マネージャークラス以上で意識の共有ができれば、経営陣が全従業員に対してスクラム採用の重要性を発信し、現場従業員から協力を得られるようにするのが大切です。経営陣がスクラム採用に積極的に取り組む姿を見せることで、採用活動への参加のハードルを下げ、採用に対するモチベーションの底上げが期待できるでしょう。
2.現場の社員へ必要な権限を譲渡する
採用に関わる現場従業員に対し、必要となる権限を委譲することも重要です。
スクラム採用は、採用チャネルの選定・求職者への評価・採用基準の設定など、現場従業員へ権限を譲渡して進める採用方式です。採用に関する権限を与えることで、現場従業員は主体性を持って採用活動へ参加が可能となり、採用担当者の負担が軽減できます。
採用担当者と現場従業員のコミュニケーション方法をよく検討し、採用担当者はサポート役に徹すると良いでしょう。
3.スクラム採用に関わる情報を一元管理する
情報管理の方法を見直すことも重要です。スクラム採用では、採用に関わる人数や利用される採用チャネルが増えます。それぞれの担当者がバラバラに個人情報を管理する形では、情報共有が難しい上にセキュリティ面の問題が発生します。

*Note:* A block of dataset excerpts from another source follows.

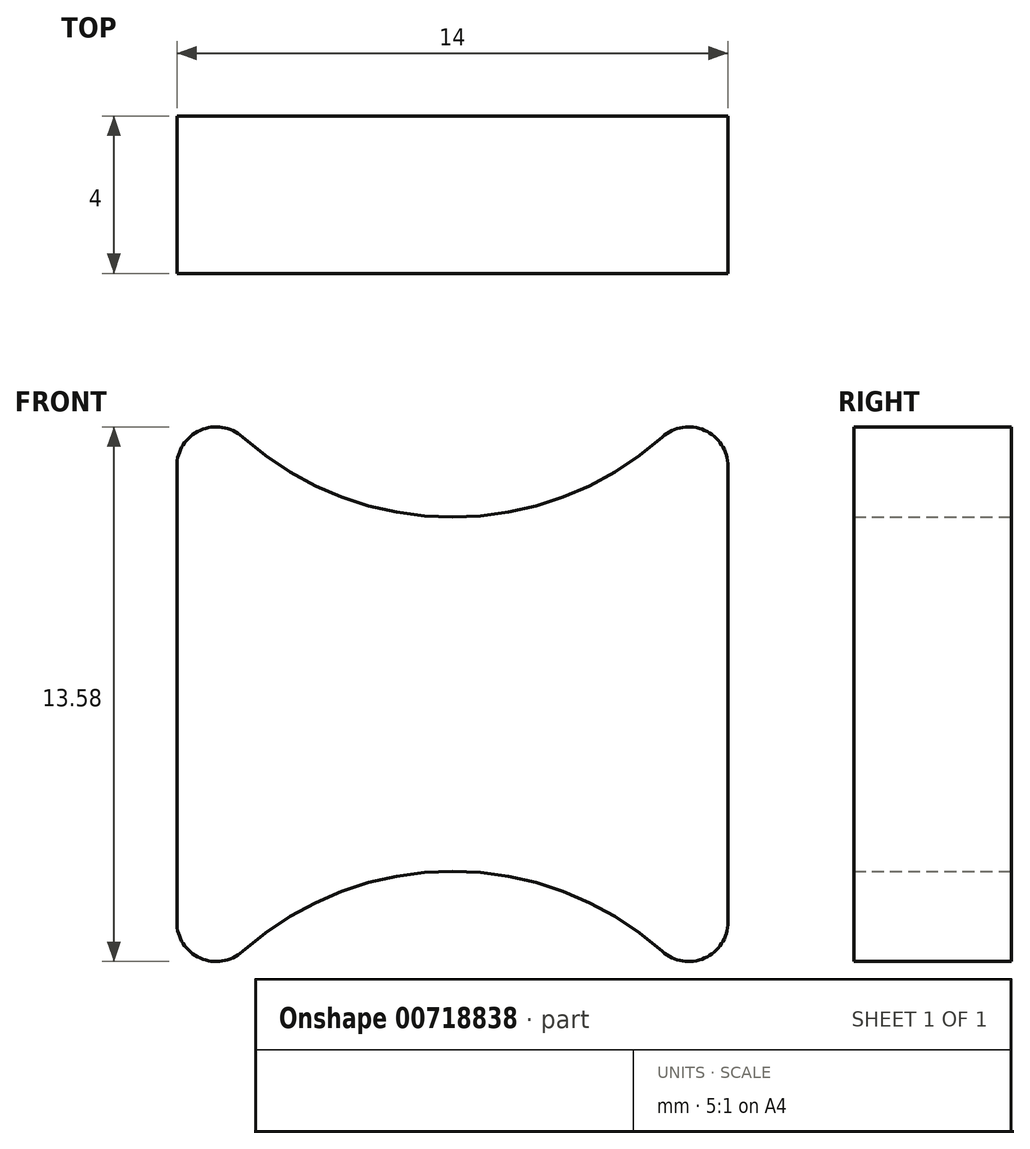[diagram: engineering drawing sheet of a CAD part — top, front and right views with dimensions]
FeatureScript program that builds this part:
annotation { "Feature Type Name" : "Feature", "Feature Type Description" : "" }
export const myFeature = defineFeature(function(context is Context, id is Id, definition is map)
    precondition{}
    {
        {
            var Q0;
            Q0=qCreatedBy(makeId("Front.planeOp"),FACE);
            var sketch = newSketch(context, id + "F0", { "sketchPlane" : qUnion([Q0])});
            skLineSegment(sketch, "E0.left", {"start": v(-7, 8.63) * mm, "end": v(-7, -8.63) * mm});
            skLineSegment(sketch, "E0.right", {"start": v(7, 8.63) * mm, "end": v(7, -8.63) * mm});
            skArc(sketch, "E1", {"start": v(7, -8.63) * mm, "mid": v(0, -4.5) * mm, "end": v(-7, -8.63) * mm});
            skArc(sketch, "E2.MirrorCS", {"start": v(7, 8.63) * mm, "mid": v(0, 4.5) * mm, "end": v(-7, 8.63) * mm});
            skSolve(sketch);
        }
        {
            var Q0;
            Q0=makeQuery(id+"F0.imprint","IMPRINT",FACE,{"disambiguationData":[TD([[makeQuery(id+"F0.imprint","IMPRINT",EDGE,{"derivedFrom":sQuery(id+"F0.wireOp",EDGE,"E0.left")}),1.0]])]});
            extrude(context, id + "F1", {"entities" : qUnion([Q0]), "depth" : 4 * mm, "offsetDistance" : 25 * mm});
        }
        {
            var Q0;
            Q0=makeQuery(id+"F1.opExtrude","SWEPT_EDGE",EDGE,{"disambiguationData":[OSD([sQuery(id+"F0.wireOp",EDGE,"E0.left"),sQuery(id+"F0.wireOp",EDGE,"E1")])]});
            var Q1;
            Q1=makeQuery(id+"F1.opExtrude","SWEPT_EDGE",EDGE,{"disambiguationData":[OSD([sQuery(id+"F0.wireOp",EDGE,"E0.right"),sQuery(id+"F0.wireOp",EDGE,"E1")])]});
            var Q2;
            Q2=makeQuery(id+"F1.opExtrude","SWEPT_EDGE",EDGE,{"disambiguationData":[OSD([sQuery(id+"F0.wireOp",EDGE,"E0.left"),sQuery(id+"F0.wireOp",EDGE,"E2.MirrorCS")])]});
            var Q3;
            Q3=makeQuery(id+"F1.opExtrude","SWEPT_EDGE",EDGE,{"disambiguationData":[OSD([sQuery(id+"F0.wireOp",EDGE,"E0.right"),sQuery(id+"F0.wireOp",EDGE,"E2.MirrorCS")])]});
            fillet(context, id + "F2", {"entities" : qUnion([Q0, Q1, Q2, Q3]), "radius" : 1 * mm, "tangentPropagation" : true, "allowEdgeOverflow" : false});
        }
    });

たとえば、求職者の個人情報管理は採用担当者が一元で管理し、情報漏えいのリスク軽減と情報の共有をはかるようにすると良いでしょう。情報管理のためシステムを導入するのも良い方法です。
スクラム採用で採用活動の精度をあげよう
スクラム採用は、企業全体で採用活動を進める方法です。スクラム採用の成否は、現場従業員の関わり方が非常に重要なポイントとなります。経営陣がスクラム採用の重要性を理解し、現場従業員への権限委譲と採用担当者のプロジェクトマネーシャー化を進めることが大切です。
スクラム採用の導入で、これまでアプローチの難しかった求職者層へのアピールが期待できます。自社の状況に合わせた運用で、スクラム採用の導入を検討してみてはいかがでしょうか。